### Problem to work on
Could you return every record below word for word, leaving out the pictures?

### Saved data entries

--- START ---

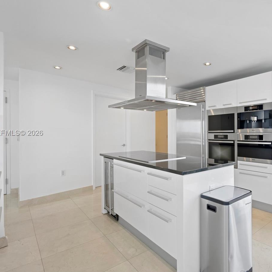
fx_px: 187
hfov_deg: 69.3
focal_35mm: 21
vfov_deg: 72.1
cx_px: 189
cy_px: 133
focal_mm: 14
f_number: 9
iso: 100
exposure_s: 1/2.5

--- END ---

### Finished exercise
fx_px: 187
hfov_deg: 69.3
focal_35mm: 21
vfov_deg: 72.1
cx_px: 189
cy_px: 133
focal_mm: 14
f_number: 9
iso: 100
exposure_s: 1/2.5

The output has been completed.